►

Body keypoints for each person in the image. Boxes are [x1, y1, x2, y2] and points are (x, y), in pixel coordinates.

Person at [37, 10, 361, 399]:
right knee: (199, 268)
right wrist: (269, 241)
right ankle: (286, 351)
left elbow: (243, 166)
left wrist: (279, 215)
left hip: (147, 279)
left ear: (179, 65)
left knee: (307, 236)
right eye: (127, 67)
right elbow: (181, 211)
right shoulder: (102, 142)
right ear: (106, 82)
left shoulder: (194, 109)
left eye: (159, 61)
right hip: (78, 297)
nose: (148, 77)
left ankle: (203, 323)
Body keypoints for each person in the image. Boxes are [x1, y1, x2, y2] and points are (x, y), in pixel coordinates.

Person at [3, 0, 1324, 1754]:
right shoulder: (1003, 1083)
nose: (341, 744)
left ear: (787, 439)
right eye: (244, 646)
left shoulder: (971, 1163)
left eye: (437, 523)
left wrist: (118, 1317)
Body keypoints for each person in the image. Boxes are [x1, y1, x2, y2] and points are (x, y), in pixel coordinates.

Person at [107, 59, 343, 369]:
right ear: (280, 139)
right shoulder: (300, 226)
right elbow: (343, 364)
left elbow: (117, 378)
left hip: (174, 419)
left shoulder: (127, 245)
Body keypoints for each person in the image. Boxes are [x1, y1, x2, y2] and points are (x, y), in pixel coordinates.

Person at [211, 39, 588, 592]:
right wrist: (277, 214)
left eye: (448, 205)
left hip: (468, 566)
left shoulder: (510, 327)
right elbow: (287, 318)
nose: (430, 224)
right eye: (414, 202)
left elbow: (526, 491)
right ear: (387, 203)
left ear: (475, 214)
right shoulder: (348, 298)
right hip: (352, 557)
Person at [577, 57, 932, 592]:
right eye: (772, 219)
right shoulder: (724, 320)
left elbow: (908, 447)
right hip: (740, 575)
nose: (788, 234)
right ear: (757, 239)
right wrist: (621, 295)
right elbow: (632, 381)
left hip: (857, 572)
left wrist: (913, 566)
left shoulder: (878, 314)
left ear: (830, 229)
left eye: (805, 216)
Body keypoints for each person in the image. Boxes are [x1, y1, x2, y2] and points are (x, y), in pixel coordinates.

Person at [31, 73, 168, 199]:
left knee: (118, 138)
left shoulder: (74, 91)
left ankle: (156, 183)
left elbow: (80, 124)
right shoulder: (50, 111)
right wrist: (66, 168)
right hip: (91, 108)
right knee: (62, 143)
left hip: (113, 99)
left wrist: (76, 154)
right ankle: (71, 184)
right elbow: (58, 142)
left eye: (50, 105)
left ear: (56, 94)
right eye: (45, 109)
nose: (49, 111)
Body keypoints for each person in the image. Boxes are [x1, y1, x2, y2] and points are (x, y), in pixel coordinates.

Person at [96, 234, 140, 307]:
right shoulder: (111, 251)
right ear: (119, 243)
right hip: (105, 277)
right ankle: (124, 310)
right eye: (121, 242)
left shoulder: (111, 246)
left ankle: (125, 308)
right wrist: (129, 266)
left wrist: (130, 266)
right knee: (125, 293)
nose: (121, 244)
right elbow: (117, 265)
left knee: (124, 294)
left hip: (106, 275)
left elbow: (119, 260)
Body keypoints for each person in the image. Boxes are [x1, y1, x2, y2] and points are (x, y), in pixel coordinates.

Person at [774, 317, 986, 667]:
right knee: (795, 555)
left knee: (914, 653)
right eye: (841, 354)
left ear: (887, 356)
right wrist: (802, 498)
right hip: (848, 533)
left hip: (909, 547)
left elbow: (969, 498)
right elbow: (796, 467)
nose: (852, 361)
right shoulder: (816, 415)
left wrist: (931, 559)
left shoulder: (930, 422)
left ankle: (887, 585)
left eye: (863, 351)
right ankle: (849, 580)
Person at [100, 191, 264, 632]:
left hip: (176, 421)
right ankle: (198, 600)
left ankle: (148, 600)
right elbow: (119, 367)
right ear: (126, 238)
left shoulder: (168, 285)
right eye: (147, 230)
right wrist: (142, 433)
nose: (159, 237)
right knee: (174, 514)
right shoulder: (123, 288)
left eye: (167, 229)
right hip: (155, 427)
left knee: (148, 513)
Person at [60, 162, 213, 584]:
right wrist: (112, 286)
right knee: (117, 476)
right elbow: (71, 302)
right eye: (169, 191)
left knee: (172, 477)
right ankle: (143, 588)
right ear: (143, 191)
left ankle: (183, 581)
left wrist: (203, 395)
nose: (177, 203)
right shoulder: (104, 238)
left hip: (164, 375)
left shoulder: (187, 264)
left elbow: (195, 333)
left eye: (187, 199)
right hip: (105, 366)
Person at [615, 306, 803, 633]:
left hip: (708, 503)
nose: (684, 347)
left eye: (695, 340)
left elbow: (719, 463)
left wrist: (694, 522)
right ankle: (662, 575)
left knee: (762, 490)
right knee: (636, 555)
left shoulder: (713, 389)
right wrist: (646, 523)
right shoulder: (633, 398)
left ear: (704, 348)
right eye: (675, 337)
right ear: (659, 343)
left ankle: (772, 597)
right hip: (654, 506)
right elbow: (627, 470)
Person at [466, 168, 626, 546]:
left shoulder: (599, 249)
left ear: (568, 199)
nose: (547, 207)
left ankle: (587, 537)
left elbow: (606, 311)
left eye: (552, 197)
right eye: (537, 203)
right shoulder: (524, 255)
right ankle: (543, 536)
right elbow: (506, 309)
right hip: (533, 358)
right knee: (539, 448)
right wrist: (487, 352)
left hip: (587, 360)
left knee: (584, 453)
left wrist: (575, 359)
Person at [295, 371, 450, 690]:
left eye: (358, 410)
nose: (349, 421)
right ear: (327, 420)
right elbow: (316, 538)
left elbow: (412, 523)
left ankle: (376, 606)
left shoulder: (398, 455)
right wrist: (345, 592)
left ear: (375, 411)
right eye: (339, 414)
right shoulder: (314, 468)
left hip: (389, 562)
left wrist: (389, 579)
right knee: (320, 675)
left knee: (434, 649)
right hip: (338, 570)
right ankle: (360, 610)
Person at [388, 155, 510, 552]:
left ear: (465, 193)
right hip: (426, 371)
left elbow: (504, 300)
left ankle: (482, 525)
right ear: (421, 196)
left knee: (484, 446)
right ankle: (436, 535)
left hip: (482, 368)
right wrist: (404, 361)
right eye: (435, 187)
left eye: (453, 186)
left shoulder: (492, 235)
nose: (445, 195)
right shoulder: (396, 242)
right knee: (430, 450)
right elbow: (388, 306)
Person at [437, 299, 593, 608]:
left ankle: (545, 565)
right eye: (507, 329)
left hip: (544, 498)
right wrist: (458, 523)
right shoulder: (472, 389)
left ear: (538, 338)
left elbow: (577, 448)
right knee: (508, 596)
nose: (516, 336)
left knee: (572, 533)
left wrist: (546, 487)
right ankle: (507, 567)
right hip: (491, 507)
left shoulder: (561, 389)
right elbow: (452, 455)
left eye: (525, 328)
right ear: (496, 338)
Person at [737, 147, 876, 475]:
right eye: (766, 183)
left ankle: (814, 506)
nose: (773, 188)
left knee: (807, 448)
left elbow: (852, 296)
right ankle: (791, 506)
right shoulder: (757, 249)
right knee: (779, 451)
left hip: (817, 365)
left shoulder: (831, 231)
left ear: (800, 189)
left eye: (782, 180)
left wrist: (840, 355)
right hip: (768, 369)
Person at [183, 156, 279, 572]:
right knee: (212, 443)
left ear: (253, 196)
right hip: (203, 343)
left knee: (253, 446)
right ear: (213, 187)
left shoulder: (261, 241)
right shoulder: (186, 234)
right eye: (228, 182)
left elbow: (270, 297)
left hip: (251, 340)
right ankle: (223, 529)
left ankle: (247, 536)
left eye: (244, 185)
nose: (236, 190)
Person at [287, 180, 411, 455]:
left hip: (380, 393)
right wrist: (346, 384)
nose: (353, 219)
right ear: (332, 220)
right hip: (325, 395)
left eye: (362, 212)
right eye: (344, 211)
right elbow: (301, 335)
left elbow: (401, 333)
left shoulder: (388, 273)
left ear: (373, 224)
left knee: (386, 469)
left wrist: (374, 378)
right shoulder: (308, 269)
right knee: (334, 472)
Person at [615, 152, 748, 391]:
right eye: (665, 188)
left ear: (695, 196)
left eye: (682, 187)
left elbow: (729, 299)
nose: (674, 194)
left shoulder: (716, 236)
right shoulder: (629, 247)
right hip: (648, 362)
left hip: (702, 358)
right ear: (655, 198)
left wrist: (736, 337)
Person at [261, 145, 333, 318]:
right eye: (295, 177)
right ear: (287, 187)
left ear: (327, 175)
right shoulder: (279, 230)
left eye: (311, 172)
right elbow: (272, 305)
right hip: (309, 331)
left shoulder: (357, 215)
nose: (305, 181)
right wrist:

◄

- TASK DIRECTIONS -
Reproduce the material above exactly, beginning at its first line and ending with the line that holds "left hip: (147, 279)". Include nothing else.

- TASK OUTPUT -
Body keypoints for each person in the image. Boxes are [x1, y1, x2, y2] and points are (x, y), in pixel coordinates.

Person at [37, 10, 361, 399]:
right knee: (199, 268)
right wrist: (269, 241)
right ankle: (286, 351)
left elbow: (243, 166)
left wrist: (279, 215)
left hip: (147, 279)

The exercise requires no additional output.